Safety in Numbers? An Analysis of Market Concentration and Safety in the Commercial Railroad Industry
with Vikas Mittal and Shrihari Sridhar

In this paper, we examine the relationship between market concentration and safety incidents in the freight railroad industry in the United States. We measure safety incidents as the number of accidents and market concentration as the Herfindahl Hirschman Index. We test the model in the context of the commercial railroad industry, using a comprehensive data set spanning 40 years. We systematically control for correlated unobservables, and the results consistently indicate that a 1% increase in market concentration yields an approximately .4% decrease in the number of accidents. These results are robust to different measures of concentration, various time aggregations, and numerous model specifications. Furthermore, using bootstrapping techniques, we show that the relationship between safety and market concentration is mediated by the level of investment in capital expenditures, the total number of employee hours, and the amount of freight switching between railroad companies. An important implication of this study is that mergers may provide substantial value by reducing the number of accidents. These findings are relevant for firms, regulators, and consumers across all industries that suffer from safety incidents. See the latest version here


Selection Model of School Choice

In this paper, I create a model of school choice with endogenous selection. This paper shows that a general model of selection is identified without any additional assumptions from the standard school choice framework. I perform a monte carlo to show that this model pins down the correct parameter values, while not incorporating selection may severely bias the estimates. Furthermore, I present a potential counterfactual where an alternative is removed, and the model with selection is able to correctly predict the results. Incorporating selection is essential for school choice research, and this paper provides a framework to study it. See the latest version here


Competition and Service Quality: The Role of Coordination Costs
with Vikas Mittal and Shrihari Sridhar

This study analyzes the impact of competition on various measures of service quality. The context is a quasi-experiment in which unexpected regulation increases costs and leads to firm exit in some markets. We propose a difference-in-differences framework to study the effect in the Railroad industry and we repeat our analysis in the Commercial Airline industry. An important insight is that both these industries operate on a shared network, and when more firms operate the coordination costs for the market will increase as well. We provide intuition for coordination’s effect through adaption of a model by Shaked and Sutton (1983). Across both industries, the results show that a market quality increases as the number of firms decrease. In particular, changes in the coordination costs and the strength of the remaining firms appear to drive our results. We discuss the managerial implications of our findings and explain how they enrich and qualify previous results reported in the literature on product quality and competition. Furthermore, the results show that consumer advocates and regulators can look to target quality improvements through market structure.
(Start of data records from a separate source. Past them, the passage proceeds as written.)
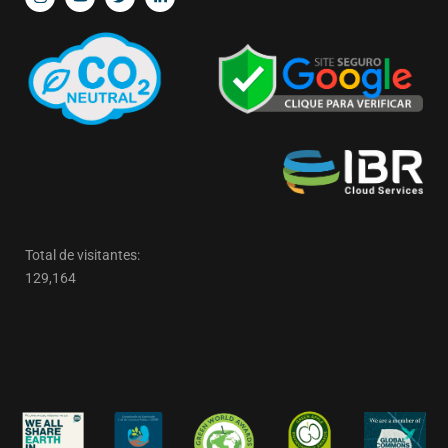
Total de visitantes:
129,164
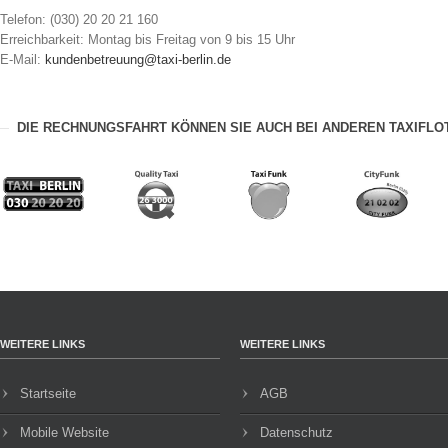
Telefon: (030) 20 20 21 160
Erreichbarkeit: Montag bis Freitag von 9 bis 15 Uhr
E-Mail:
kundenbetreuung@taxi-berlin.de
DIE RECHNUNGSFAHRT KÖNNEN SIE AUCH BEI ANDEREN TAXIFLO
WEITERE LINKS
WEITERE LINKS
Startseite
AGB
Mobile Website
Datenschutz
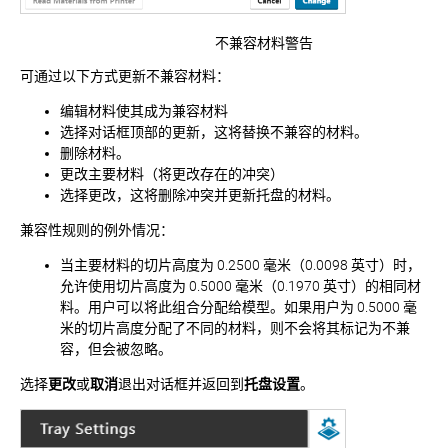
不兼容材料警告
可通过以下方式更新不兼容材料：
编辑材料使其成为兼容材料
选择对话框顶部的
更新
，这将替换不兼容的材料。
删除材料。
更改主要材料（将更改存在的冲突）
选择
更改
，这将删除冲突并更新托盘的材料。
兼容性规则的例外情况：
当主要材料的切片高度为 0.2500 毫米（0.0098 英寸）时，
允许使用切片高度为 0.5000 毫米（0.1970 英寸）的相同材
料。用户可以将此组合分配给模型。如果用户为 0.5000 毫
米的切片高度分配了不同的材料，则不会将其标记为不兼
容，但会被忽略。
选择
更改
或
取消
退出对话框并返回到
托盘设置
。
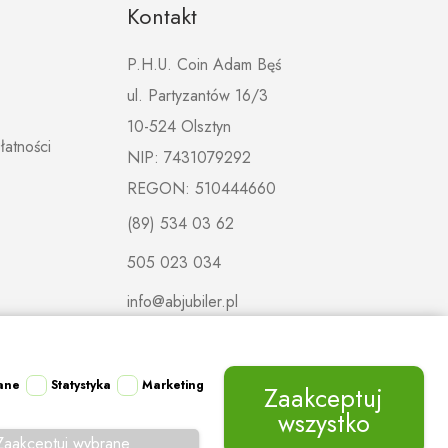
Kontakt
P.H.U. Coin Adam Bęś
ul. Partyzantów 16/3
10-524 Olsztyn
łatności
NIP: 7431079292
REGON: 510444660
(89) 534 03 62
505 023 034
info@abjubiler.pl
ane
Statystyka
Marketing
Zaakceptuj
wszystko
Zaakceptuj wybrane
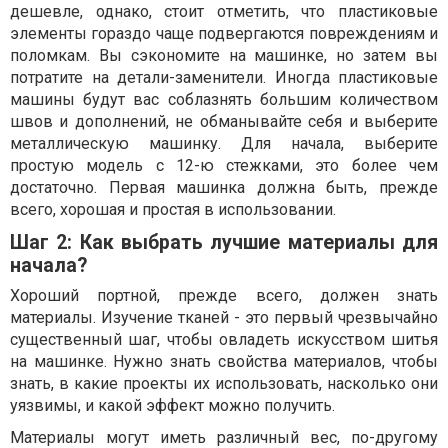
дешевле, однако, стоит отметить, что пластиковые
элементы гораздо чаще подвергаются повреждениям и
поломкам. Вы сэкономите на машинке, но затем вы
потратите на детали-заменители. Иногда пластиковые
машины будут вас соблазнять большим количеством
швов и дополнений, не обманывайте себя и выберите
металлическую машинку. Для начала, выберите
простую модель с 12-ю стежками, это более чем
достаточно. Первая машинка должна быть, прежде
всего, хорошая и простая в использовании.
Шаг 2: Как выбрать лучшие материалы для
начала?
Хороший портной, прежде всего, должен знать
материалы. Изучение тканей - это первый чрезвычайно
существенный шаг, чтобы овладеть искусством шитья
на машинке. Нужно знать свойства материалов, чтобы
знать, в какие проекты их использовать, насколько они
уязвимы, и какой эффект можно получить.
Материалы могут иметь различный вес, по-другому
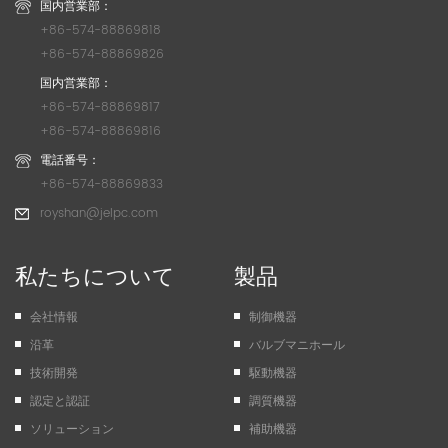
国内営業部：
+86-574-88869818
+86-574-88869826
国内営業部：
+86-574-88869817
+86-574-88869816
電話番号：
+86-574-88869833
royshan@jelpc.com
私たちについて
製品
会社情報
制御機器
沿革
バルブマニホール
技術開発
駆動機器
認定と認証
調質機器
ソリューション
補助機器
Customer Lifetime Value in a Medical Context
with University of Texas Southwestern Medical Center, Jones Business School at Rice University, Mays Business School at Texas A&M University

This study looks at maximizing customer lifetime value (CLV), which in the medical context relates to quality years of life. We leverage a novel medical data set of a randomized control trial of 1800 patients. We then apply a CLV model to analyze the benefit of different interventions on patient response. The interventions differ in the initial level of information provided to patients at risk of a hepatocellular carcinoma (HCC). The results show that information significantly increases the CLV through both a higher initial screening rate and dynamic effects in later periods.